The numbers that make the gap visible are specific. The paper found that 96.6% of OAuth-enabled MCP servers contained dynamic client registration flaws — vulnerabilities in how new client applications register themselves with a server, a process that in correct implementation includes binding the registration to a specific redirect URI and validating client metadata. The same proportion had open client environment flaws, where secrets intended to authenticate a client were accessible to any user with network access to the server rather than held exclusively in a protected runtime. Combined with the finding that 2,428 of the identified servers implement OAuth-based authorization flows, the math is not reassuring.

Pynt, a security firm, published separate research estimating that ten connected MCP servers in a single AI agent workflow create a 92% probability of successful exploitation — a figure that reflects the compounding effect of adding more potentially compromised endpoints to a single autonomous decision chain.

Independent confirmation that this is not a theoretical problem comes from multiple directions.

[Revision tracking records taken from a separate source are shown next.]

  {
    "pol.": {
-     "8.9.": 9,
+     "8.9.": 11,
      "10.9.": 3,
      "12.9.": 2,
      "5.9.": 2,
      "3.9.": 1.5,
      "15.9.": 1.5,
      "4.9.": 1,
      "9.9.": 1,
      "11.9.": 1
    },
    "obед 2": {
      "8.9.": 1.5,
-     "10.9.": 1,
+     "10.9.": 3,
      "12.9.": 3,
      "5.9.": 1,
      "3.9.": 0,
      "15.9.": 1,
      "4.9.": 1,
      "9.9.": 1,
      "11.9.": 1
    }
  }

Cato CTRL published findings in May 2026 describing two OAuth token handling vulnerabilities in Anthropic's own MCP SDK — meaning the implementation gaps exist at the protocol level, not only in third-party servers. Obsidian Security documented a coordinated disclosure process between June and August 2025 that resulted in patches from multiple vendors, though the specific companies were not named. JFrog Security Research separately identified CVE-2025-6514, a CVSS 9.6 vulnerability in the mcp-remote project, affecting server configurations that allow unauthenticated tool access.

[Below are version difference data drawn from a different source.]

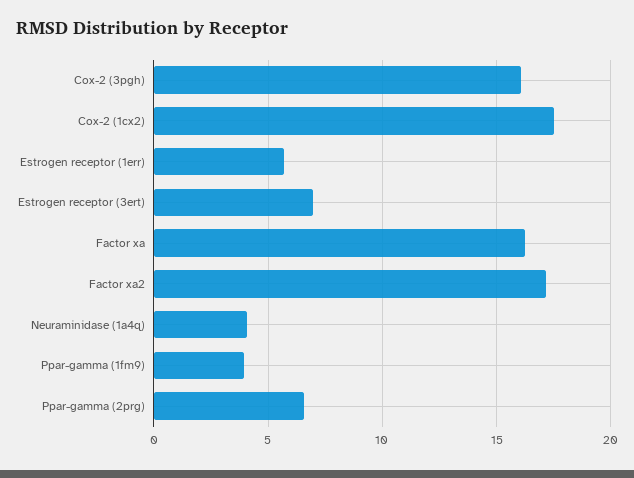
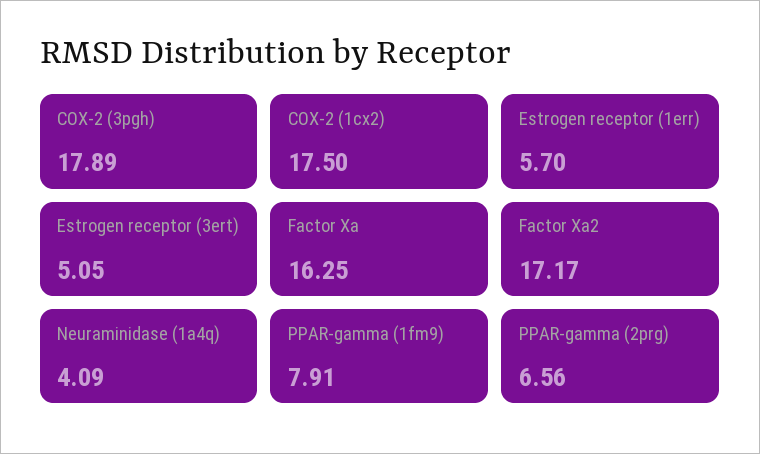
  {
-   "Cox-2 (3pgh)": 16,
+   "Cox-2 (3pgh)": 17.89,
    "Cox-2 (1cx2)": 17.5,
    "Estrogen receptor (1err)": 5.7,
-   "Estrogen receptor (3ert)": 7,
+   "Estrogen receptor (3ert)": 5.05,
    "Factor xa": 16.25,
    "Factor xa2": 17.17,
    "Neuraminidase (1a4q)": 4.09,
-   "Ppar-gamma (1fm9)": 4,
+   "Ppar-gamma (1fm9)": 7.91,
    "Ppar-gamma (2prg)": 6.56
  }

The NSA published security design considerations for AI-driven automation leveraging MCP in May 2026, the same week the Fudan paper appeared on arXiv. The timing suggests the agency was tracking this class of risk independently.

What the research does not answer is whether the patch rate for the nine CVEs is 20% or 100%. The answer changes what the 7,973-server figure means. If most are patched, the finding is an important historical record of a problem that was caught and contained. If most remain unpatched, the figure is a current, active exposure count for a class of server that handles tool execution and data access for AI agents performing real work — in code generation, data retrieval, and workflow automation — inside production environments.

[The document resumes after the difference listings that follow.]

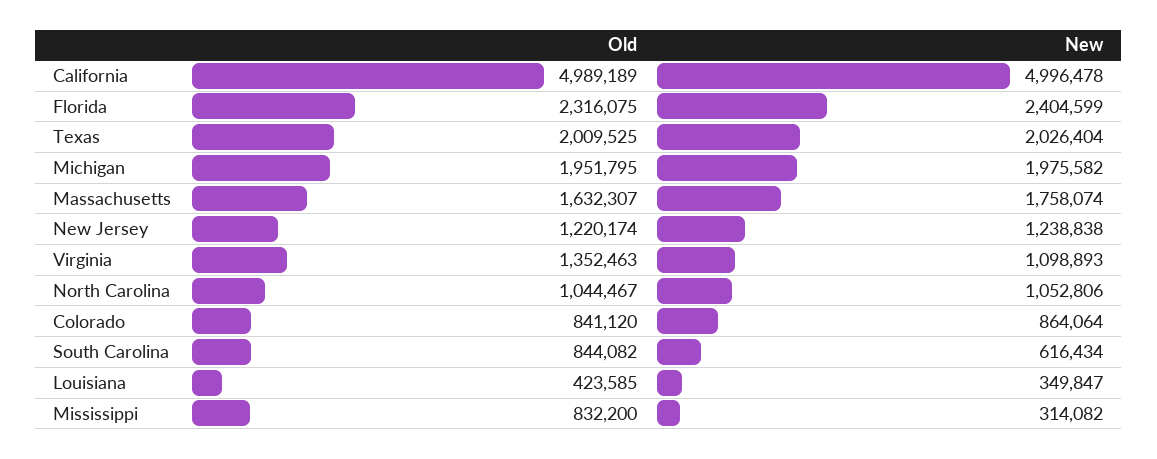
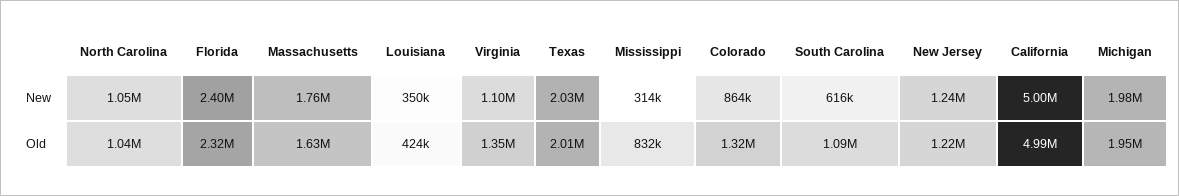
  {
    "Old": {
      "California": 4989189,
      "Florida": 2316075,
      "Texas": 2009525,
      "Michigan": 1951795,
      "Massachusetts": 1632307,
      "New Jersey": 1220174,
      "Virginia": 1352463,
      "North Carolina": 1044467,
-     "Colorado": 841120,
+     "Colorado": 1320000,
-     "South Carolina": 844082,
+     "South Carolina": 1090000,
      "Louisiana": 423585,
      "Mississippi": 832200
    },
    "New": {
      "California": 4996478,
      "Florida": 2404599,
      "Texas": 2026404,
      "Michigan": 1975582,
      "Massachusetts": 1758074,
      "New Jersey": 1238838,
      "Virginia": 1098893,
      "North Carolina": 1052806,
      "Colorado": 864064,
      "South Carolina": 616434,
      "Louisiana": 349847,
      "Mississippi": 314082
    }
  }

The distinction matters because MCP was designed to make AI agents useful by connecting them to external tools. The protocol's primary value proposition is delegation: the agent acts on the user's behalf, invoking tools that require authorization. Authentication is what separates a tool the agent is permitted to use from a tool anyone on the internet can use. Without it, the agent's authority becomes the attacker's entry point.

Whether that entry point is currently open is the question nobody has answered publicly. The researchers did their scan between September and November 2025. The paper was submitted May 21, 2026. The window between those dates — roughly six months — is unaccounted for in the public record.

The Fudan team is not the only group that has documented MCP authentication risks, but it is the only one that produced a comprehensive map of the live server landscape. That map is now a year old in places. The servers it identified may have been patched, taken offline, or replaced. They may not have been touched at all.

A type0 audit of the nine CVE patch statuses — checking NVD records, vendor security advisories, and GitHub security tabs — would resolve the most important empirical gap in the current record. Until someone runs that audit, the most accurate statement available is that the MCP ecosystem has a documented authentication problem, an active CVE program, and no public accounting of outcomes. That is not the same as knowing the problem is solved.